The acknowledgement that the opportunity had to be earned, not just given, suggests he understood what was at stake for the people who had backed him. He left in December 2015. In January 2016, he was suiting up for Junior Varsity at McKinney Boyd High School in Dallas, which gave him a taste of humility. “I thought I was really confident,” he says. “But when I came to the States, I definitely got humbled, just having to learn the basics and going from streetball to organised basketball.”

What followed were hours after school, patience from coaches, and the slow work of converting instinct into technical fluency. By the following year, he was on varsity. “It’s always been a learning process,” he says. “Even when you watch my games, I’m still making mistakes.”

Osayi Osifo Al Ahly BAL 2026
Osayi Osifo is ready to help Al Ahly win a second BAL title.

Building inside the Spurs system

After college, Osifo entered the NBA’s development ecosystem through the Austin Spurs, widely regarded as one of the most aligned pipelines in the G League. The environment offered exposure to NBA-level coaching, high-density talent pools, and a culture built around incremental improvement. “It’s one of the best organisations in the world,” he says. His time in the system included playoff runs, summer league appearances, and training camp exposure, one season culminating in a franchise-high win total. Osifo has since become co-captain, and even now, he still resists framing any of it as finished.

All eyes on Al Ahly

Since graduating from college, Osifo had wanted to play in the Basketball Africa League. An earlier opportunity with a South African team had come and gone without materialising, interest from the Cape Town Tigers in the league’s early days that never quite aligned. However, the pathway remained open, particularly through the G League’s integration with BAL rosters, and this season, through Al Ahly, everything converged.

The process is not entirely within a player’s hands. The G League makes the pool known to eligible teams. Players whose domestic seasons have concluded can enter their names, and clubs select based on fit, timing, and mutual interest. Several teams across both conferences expressed interest in Osifo, but contracts had to align, and the timing had to work. “The last team to reach out to me was Al Ahly,” he shared. “I spoke with the coaches. The staff is great. And the championship mentality they have, that’s something I wanted to be a part of.” He signed within a week of the deadline and was on his way to join the North African side.

What Osifo found when he arrived was not what development basketball had prepared him for. The BAL is not a league particularly built around patience with young players. It is built around professionals, men with international résumés, years of competitive repetition, and very little interest in waiting for anyone to find their feet. “In this league, 30 is a very young age,” Osifo says. “You’re playing against vets. You can’t teach experience.”

His role inside Al Ahly’s system reflected that reality. This was not about developmental upside or long-term projection; it was about functional contribution, immediately. Defensive presence, rebounding, energy off the bench or from the start, whatever the game demanded. “It’s requiring a certain level of professionalism,” he shared. Preparation had been deliberate even before the conference began: a training camp in Egypt where time was treated as a scarce resource. “We were really intentional: meals together, video sessions, everything.” Al Ahly’s objective was clear from the get-go. “Championship.”

WHAT TO DO:
1. From the passage on Osayi Osifo, quote the text starting at "What followed were" and ending at "second BAL title.".
2. According to the passage on Osayi Osifo, at which high school was he playing Junior Varsity in January 2016?

[Records from a collection]
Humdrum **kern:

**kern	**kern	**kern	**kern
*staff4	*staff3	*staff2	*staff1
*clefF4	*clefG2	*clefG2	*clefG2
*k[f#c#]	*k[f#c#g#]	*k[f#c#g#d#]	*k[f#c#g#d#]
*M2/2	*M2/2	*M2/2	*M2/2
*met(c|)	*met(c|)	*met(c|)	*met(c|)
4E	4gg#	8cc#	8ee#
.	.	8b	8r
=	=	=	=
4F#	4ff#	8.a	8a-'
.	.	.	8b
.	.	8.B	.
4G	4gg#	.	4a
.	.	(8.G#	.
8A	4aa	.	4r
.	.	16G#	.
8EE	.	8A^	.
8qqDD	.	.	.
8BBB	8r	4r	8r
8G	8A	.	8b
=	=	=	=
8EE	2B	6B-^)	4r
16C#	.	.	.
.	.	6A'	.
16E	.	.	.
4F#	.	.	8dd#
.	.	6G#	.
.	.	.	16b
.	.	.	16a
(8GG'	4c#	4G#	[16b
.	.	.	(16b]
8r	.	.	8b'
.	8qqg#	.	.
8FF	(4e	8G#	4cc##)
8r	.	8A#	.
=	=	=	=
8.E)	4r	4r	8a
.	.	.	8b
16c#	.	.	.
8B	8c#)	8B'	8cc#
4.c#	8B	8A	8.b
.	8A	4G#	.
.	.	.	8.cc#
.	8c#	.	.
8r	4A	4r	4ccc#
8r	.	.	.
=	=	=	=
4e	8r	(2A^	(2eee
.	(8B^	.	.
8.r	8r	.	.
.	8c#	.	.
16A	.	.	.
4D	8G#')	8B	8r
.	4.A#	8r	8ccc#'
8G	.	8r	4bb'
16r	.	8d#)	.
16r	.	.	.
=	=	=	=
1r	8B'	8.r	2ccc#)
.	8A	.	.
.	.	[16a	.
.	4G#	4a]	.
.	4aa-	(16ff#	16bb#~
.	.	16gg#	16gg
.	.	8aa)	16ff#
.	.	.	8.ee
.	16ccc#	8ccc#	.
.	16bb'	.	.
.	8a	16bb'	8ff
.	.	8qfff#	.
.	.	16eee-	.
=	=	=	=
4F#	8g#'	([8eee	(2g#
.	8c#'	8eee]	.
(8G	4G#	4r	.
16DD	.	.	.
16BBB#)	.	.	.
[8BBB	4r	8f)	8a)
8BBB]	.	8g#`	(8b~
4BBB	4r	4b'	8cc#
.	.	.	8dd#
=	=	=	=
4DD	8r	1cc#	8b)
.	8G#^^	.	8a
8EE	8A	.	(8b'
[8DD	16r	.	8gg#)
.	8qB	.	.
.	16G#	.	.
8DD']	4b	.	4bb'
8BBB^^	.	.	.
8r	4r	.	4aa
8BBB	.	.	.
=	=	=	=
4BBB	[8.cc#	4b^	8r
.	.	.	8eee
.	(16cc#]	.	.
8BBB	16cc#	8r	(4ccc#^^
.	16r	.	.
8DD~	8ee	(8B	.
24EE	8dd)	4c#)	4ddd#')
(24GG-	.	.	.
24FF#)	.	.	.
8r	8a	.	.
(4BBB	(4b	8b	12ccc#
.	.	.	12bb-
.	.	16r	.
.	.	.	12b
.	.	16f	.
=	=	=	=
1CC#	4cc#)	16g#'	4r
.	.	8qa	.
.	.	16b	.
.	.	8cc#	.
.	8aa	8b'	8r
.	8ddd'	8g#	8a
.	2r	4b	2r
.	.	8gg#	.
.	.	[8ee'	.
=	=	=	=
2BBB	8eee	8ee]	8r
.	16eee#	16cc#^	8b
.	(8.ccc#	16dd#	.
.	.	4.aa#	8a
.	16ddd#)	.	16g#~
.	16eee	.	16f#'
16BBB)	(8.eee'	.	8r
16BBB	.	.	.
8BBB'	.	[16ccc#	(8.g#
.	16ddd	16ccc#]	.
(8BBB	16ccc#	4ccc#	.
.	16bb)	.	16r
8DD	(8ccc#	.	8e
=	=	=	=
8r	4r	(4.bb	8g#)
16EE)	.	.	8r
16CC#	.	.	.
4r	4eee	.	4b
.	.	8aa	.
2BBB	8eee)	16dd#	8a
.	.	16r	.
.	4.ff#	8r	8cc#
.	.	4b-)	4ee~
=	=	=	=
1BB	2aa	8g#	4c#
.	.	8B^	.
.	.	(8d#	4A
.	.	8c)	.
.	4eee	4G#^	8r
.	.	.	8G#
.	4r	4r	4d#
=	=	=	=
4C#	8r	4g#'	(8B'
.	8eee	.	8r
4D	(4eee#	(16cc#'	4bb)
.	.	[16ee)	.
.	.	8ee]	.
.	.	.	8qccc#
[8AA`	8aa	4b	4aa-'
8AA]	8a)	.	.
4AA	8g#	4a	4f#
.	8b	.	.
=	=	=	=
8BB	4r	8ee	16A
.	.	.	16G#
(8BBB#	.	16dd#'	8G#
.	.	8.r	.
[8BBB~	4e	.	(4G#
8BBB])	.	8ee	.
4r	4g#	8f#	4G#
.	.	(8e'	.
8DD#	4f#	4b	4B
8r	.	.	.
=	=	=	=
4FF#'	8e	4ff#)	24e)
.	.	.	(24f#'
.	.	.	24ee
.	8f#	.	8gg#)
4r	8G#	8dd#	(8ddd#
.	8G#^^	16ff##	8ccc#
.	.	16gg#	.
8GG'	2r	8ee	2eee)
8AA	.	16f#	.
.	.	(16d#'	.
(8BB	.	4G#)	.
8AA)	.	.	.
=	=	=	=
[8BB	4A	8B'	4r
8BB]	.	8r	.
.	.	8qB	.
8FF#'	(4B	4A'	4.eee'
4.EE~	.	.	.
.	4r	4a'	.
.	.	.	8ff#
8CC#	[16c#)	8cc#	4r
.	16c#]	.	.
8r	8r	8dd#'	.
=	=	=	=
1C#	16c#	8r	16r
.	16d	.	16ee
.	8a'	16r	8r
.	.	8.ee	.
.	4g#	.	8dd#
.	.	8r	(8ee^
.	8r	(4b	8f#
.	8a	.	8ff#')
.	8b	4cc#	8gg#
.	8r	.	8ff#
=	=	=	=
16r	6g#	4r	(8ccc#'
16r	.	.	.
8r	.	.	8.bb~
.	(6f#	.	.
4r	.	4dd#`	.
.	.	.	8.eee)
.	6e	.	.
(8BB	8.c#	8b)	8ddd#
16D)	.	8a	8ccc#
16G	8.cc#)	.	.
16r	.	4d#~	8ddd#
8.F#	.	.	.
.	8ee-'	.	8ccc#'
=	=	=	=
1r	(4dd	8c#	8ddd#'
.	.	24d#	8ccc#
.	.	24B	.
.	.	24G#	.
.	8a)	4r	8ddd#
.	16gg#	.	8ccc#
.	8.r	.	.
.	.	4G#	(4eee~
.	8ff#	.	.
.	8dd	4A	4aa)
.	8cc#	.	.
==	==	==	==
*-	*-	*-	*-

EXERCISE ANSWERS:
1.
What followed were hours after school, patience from coaches, and the slow work of converting instinct into technical fluency. By the following year, he was on varsity. “It’s always been a learning process,” he says. “Even when you watch my games, I’m still making mistakes.”

Osayi Osifo Al Ahly BAL 2026
Osayi Osifo is ready to help Al Ahly win a second BAL title.

2. McKinney Boyd High School in Dallas.